The cynical side of me is thinking that there really is nothing of value being generated here. That it’s just another mechanism to funnel more tuition, endowment, and federal funny money into the hands of friends and allies.

What exactly is a superstar researcher? What kind of deliverable or output do they produce?

To the university, their main value is prestige (but also occasionally lucrative patents). For society as a whole, it greatly depends on the field the researcher works in. In humanities, it is sometimes hard to quantify the worth of a researcher's output but in science and engineering, it is often more clear-cut. To take one recent example, Jennifer Doudna became a superstar researcher for her part in discovering CRISPR, which seems likely to have a lot of value to society.

In my opinion, you have a level of cynicism about academic research that does not seem warranted. I agree that a lot of research is not useful and some is also in service of a political agenda, but over time a lot of tremendously useful/important scientific discoveries and inventions have come out of academia. I heard that once, superstar researchers in physics even invented a new type of bomb.

I heard that once, superstar researchers in physics even invented a new type of bomb.

That was over 75 years ago. What have they done for us lately?

How about the discovery of graphene or the development of quantum computing? Going back a little further, how about high temperature superconductors (not to be confused with room temperature superconductors)?

Graphene brings us up to 1961, though it's small potatoes compared to nukes. High temperature superconductors came out of industry.

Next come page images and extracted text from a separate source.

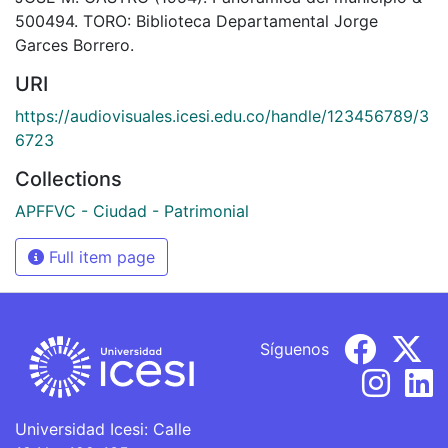
500494. TORO: Biblioteca Departamental Jorge
Garces Borrero.
URI
https://audiovisuales.icesi.edu.co/handle/123456789/3
6723
Collections
APFFVC - Ciudad - Patrimonial
Full item page
Síguenos
Universidad Icesi: Calle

Quantum computing also largely came out of industry.

  1. I should have said something more like "techniques for producing of graphene" (early 2000s) than discovery of graphene (1961 as you said).
  2. I don't think you can seriously argue that quantum computing "largely came out of industry." The idea was, in the first place, entirely dreamt up by academics like Richard Feynman, David Deutsch, Umesh Vazirani and others. The first truly convincing application of quantum computers was the factoring algorithm discovered by Peter Shor, another academic. Quantum error correction, which is necessary for quantum computers to work in practice, was also developed by academics. And even experimentalists actually building quantum computers for corporations, like John Martinis, were trained by and worked in academia until fairly recently (Martinis was hired by Google in 2014, but had already worked on quantum computing in academia for years).
  3. You're mostly right about high temperature superconductors, but even there, the discoverers were trained in academia.

Thanks for answering. I’d suggest that cynicism does seem warranted after the past few years.

Someone downthread suggested that there’s not a lot of difference between the superstar researcher and the median researcher. I really have no way to know if this is true or not. Your response talks about all the benefits of university research. I’m not suggesting that there is zero benefit to university research. I’m just highly skeptical that the marginal benefit of this spousal hire policy is realy worth the cost. Of course academics will defend the policy. From the outside though, it sounds like bullshit.

I don't totally disagree with you. As I said, I think academia produces a lot of things of zero, or even negative, value and a lot of humanities research doesn't impress me much. I'm also pretty open to arguments that as a society we invest too much in academia or that academia should be greatly reorganized to be more cost-effective. I could even understand someone who believes that the net benefits of academic research are not worth the cost (though I disagree). But the view you seemed to express above, that superstar researchers don't produce any deliverables and that academia produces nothing of value, seems clearly wrong to me. My experience has been that in science and engineering, superstar researchers generally do have impressive achievements (though this is not quite the same thing as claiming that their achievements are worth the amount of money spent on them; I believe that too, but it's a different claim).

As I said in my original post, I personally am ambivalent about spousal hiring.